Dort habe ich mich auch schon erkundigt. Aus Erfahrung weiß ich, dass dort jedoch auf technisch hohem Niveau geantwortet wird, zumal hier der Austausch i.d.R. sehr schnell geschieht. In der Hoffnung auf möglichst rasche Hilfe habe ich es in beiden Foren versucht. Das nimmt mir hoffentlich niemand übel.

Das Upgrade auf 6.x nehme ich lieber erst dann vor, wenn ich das RAID habe retten können.
Ergänzung ()

@Piktogramm

Vielen Dank für Deine Anleitung. Folgendes bekam ich als Output (Persistent und active-sync war vorhanden):

Code:
parent transid verify failed on 1470816927744 wanted 81678 found 81675
parent transid verify failed on 1470816927744 wanted 81678 found 81675
parent transid verify failed on 1470816927744 wanted 81678 found 81675
parent transid verify failed on 1470816927744 wanted 81678 found 81675
Ignoring transid failure
Couldn't setup extent tree
Failed to recover bad superblocks

Very bad news? Oder kann man da noch was beheben?

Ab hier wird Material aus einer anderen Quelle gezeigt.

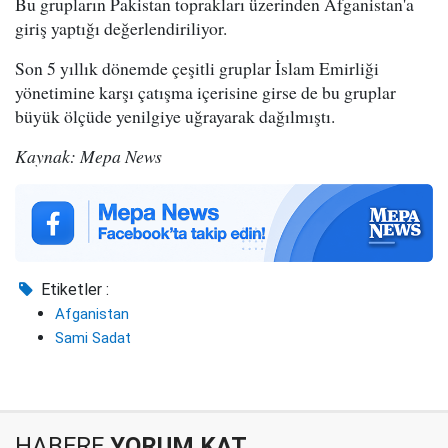
Bu grupların Pakistan toprakları üzerinden Afganistan'a
giriş yaptığı değerlendiriliyor.
Son 5 yıllık dönemde çeşitli gruplar İslam Emirliği
yönetimine karşı çatışma içerisine girse de bu gruplar
büyük ölçüde yenilgiye uğrayarak dağılmıştı.
Kaynak: Mepa News
Etiketler :
Afganistan
Sami Sadat
HABERE
YORUM KAT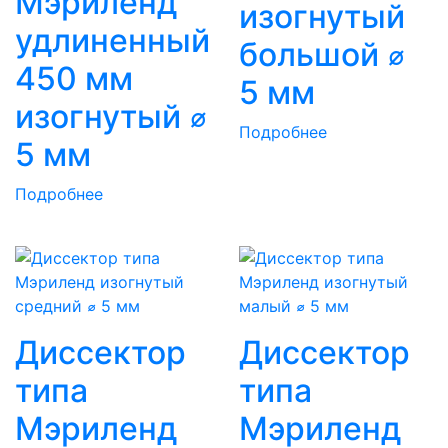
Мэриленд
изогнутый
удлиненный
большой ⌀
450 мм
5 мм
изогнутый ⌀
Подробнее
5 мм
Подробнее
Диссектор
Диссектор
типа
типа
Мэриленд
Мэриленд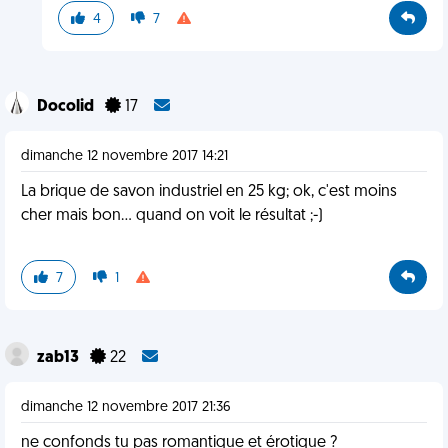
4
7
Docolid
17
dimanche 12 novembre 2017 14:21
La brique de savon industriel en 25 kg; ok, c'est moins
cher mais bon... quand on voit le résultat ;-)
7
1
zab13
22
dimanche 12 novembre 2017 21:36
ne confonds tu pas romantique et érotique ?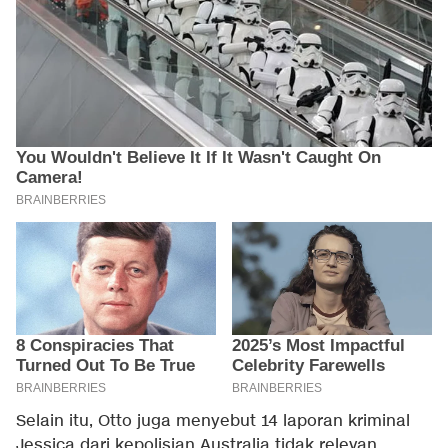
Selain itu, Otto juga menyebut 14 laporan kriminal
Jessica dari kepolisian Australia tidak relevan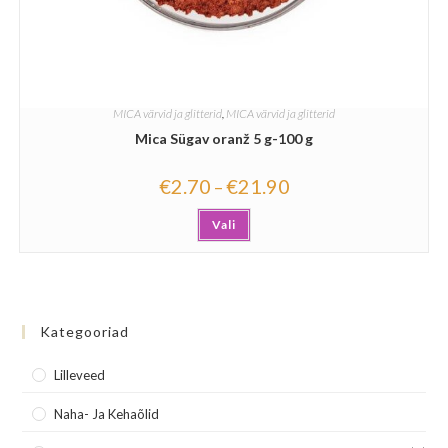
MICA värvid ja glitterid
,
MICA värvid ja glitterid
Mica Sügav oranž 5 g-100 g
€
2.70
€
21.90
–
Vali
Kategooriad
Lilleveed
Naha- Ja Kehaõlid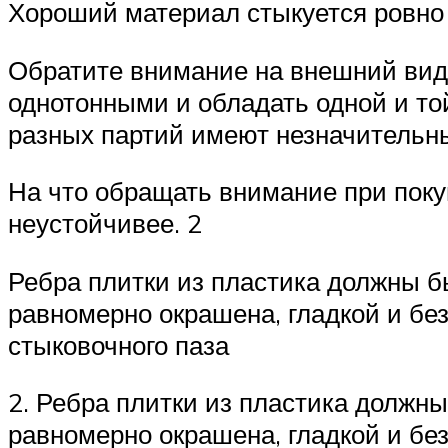
Хороший материал стыкуется ровно 
Обратите внимание на внешний вид
однотонными и обладать одной и то
разных партий имеют незначительны
На что обращать внимание при поку
неустойчивее. 2
Ребра плитки из пластика должны 
равномерно окрашена, гладкой и без
стыковочного паза
2. Ребра плитки из пластика должн
равномерно окрашена, гладкой и без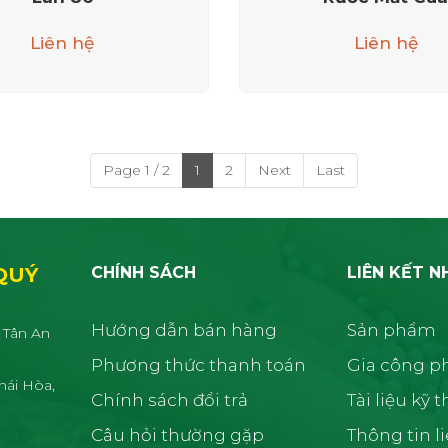
Liên hệ
Liên hệ
Page 1 / 2
1
2
Next
Last
QUÝ
CHÍNH SÁCH
LIÊN KẾT N
Hướng dẫn bán hàng
Sản phẩm
 Tân An
Phương thức thanh toán
Gia công p
hái Hòa,
Chính sách đổi trả
Tài liệu kỹ 
Câu hỏi thường gặp
Thông tin l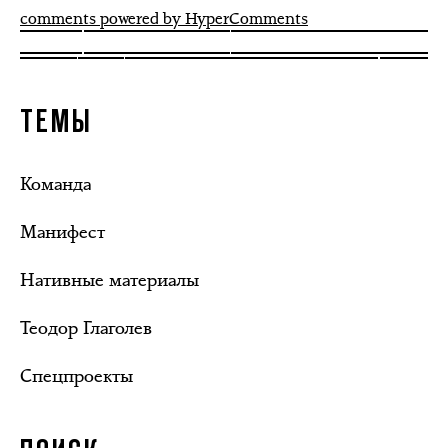
comments powered by HyperComments
ТЕМЫ
Команда
Манифест
Нативные материалы
Теодор Глаголев
Спецпроекты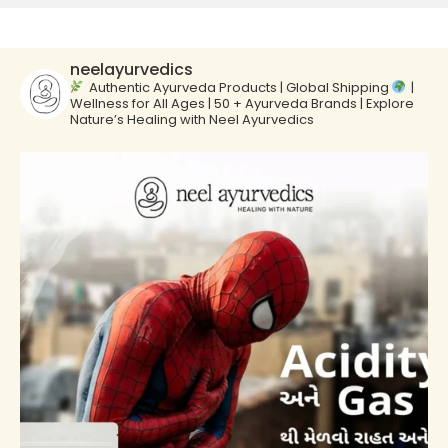
neelayurvedics
Authentic Ayurveda Products | Global Shipping
|
Wellness for All Ages | 50 + Ayurveda Brands | Explore
Nature’s Healing with Neel Ayurvedics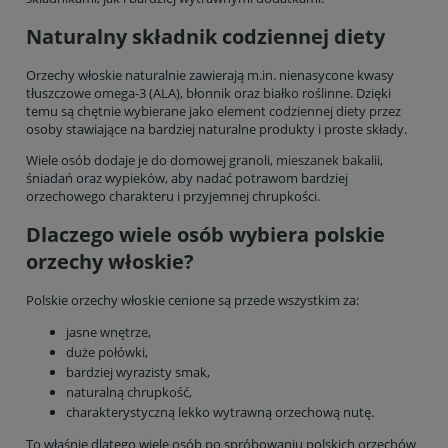
Naturalny składnik codziennej diety
Orzechy włoskie naturalnie zawierają m.in. nienasycone kwasy
tłuszczowe omega-3 (ALA), błonnik oraz białko roślinne. Dzięki
temu są chętnie wybierane jako element codziennej diety przez
osoby stawiające na bardziej naturalne produkty i proste składy.
Wiele osób dodaje je do domowej granoli,
mieszanek bakalii
,
śniadań oraz wypieków, aby nadać potrawom bardziej
orzechowego charakteru i przyjemnej chrupkości.
Dlaczego wiele osób wybiera polskie
orzechy włoskie?
Polskie orzechy włoskie cenione są przede wszystkim za:
jasne wnętrze,
duże połówki,
bardziej wyrazisty smak,
naturalną chrupkość,
charakterystyczną lekko wytrawną orzechową nutę.
To właśnie dlatego wiele osób po spróbowaniu polskich orzechów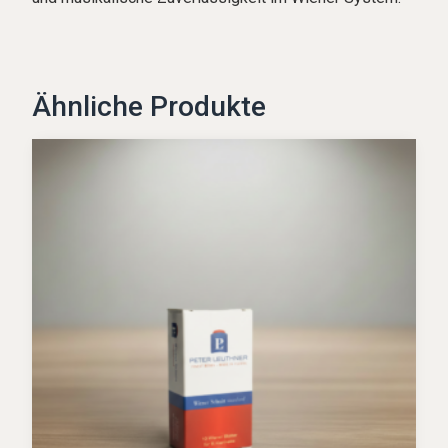
Ähnliche Produkte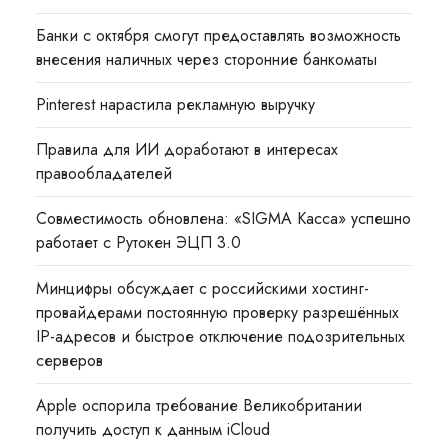
Банки с октября смогут предоставлять возможность
внесения наличных через сторонние банкоматы
Pinterest нарастила рекламную выручку
Правила для ИИ доработают в интересах
правообладателей
Совместимость обновлена: «SIGMA Касса» успешно
работает с Рутокен ЭЦП 3.0
Минцифры обсуждает с российскими хостинг-
провайдерами постоянную проверку разрешённых
IP-адресов и быстрое отключение подозрительных
серверов
Apple оспорила требование Великобритании
получить доступ к данным iCloud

Ggf. kann das Thema verschoben werden?
 
Zuletzt bearbeitet:
henfri schrieb:
Aber nicht jetzt...

Falls du das Dateisystem neu anlegst/en musst, würde ich den MD RAID dringend weglassen und BTRFS den RAID verwalten lassen.
mdadm und BTRFS haben das selbe Problem was Raid 5/6 und "writeholes" angeht und sehr vergleichbare Lösungen dazu (zusätzliches Gefummel.. äh Konfguration nötig). Es ist daher fast egal was man an der Stelle nutzt. Will man das umgehen ist derzeit ZFS das Mittel der Wahl oder das (lange) Warten bis die Überarbeitung von BTRFS fertig wird.

Konfekt schrieb:
Code:
parent transid verify failed on 1470816927744 wanted 81678 found 81675
parent transid verify failed on 1470816927744 wanted 81678 found 81675
parent transid verify failed on 1470816927744 wanted 81678 found 81675
parent transid verify failed on 1470816927744 wanted 81678 found 81675
Ignoring transid failure
Couldn't setup extent tree
Failed to recover bad superblocks

Very bad news? Oder kann man da noch was beheben?
BTRFS ist recht robust und komplex. Nur weil die sanfteste Methode nicht auf Anhieb klappt, sind wir lange nicht am Ende. Am bitteren Ende kannst du immer noch versuchen datarecovery über alles drüber laufen zu lassen. Das wird hässlich (Dateinahmen und Pfade werden da nicht wiederhergestellt) aber möglich.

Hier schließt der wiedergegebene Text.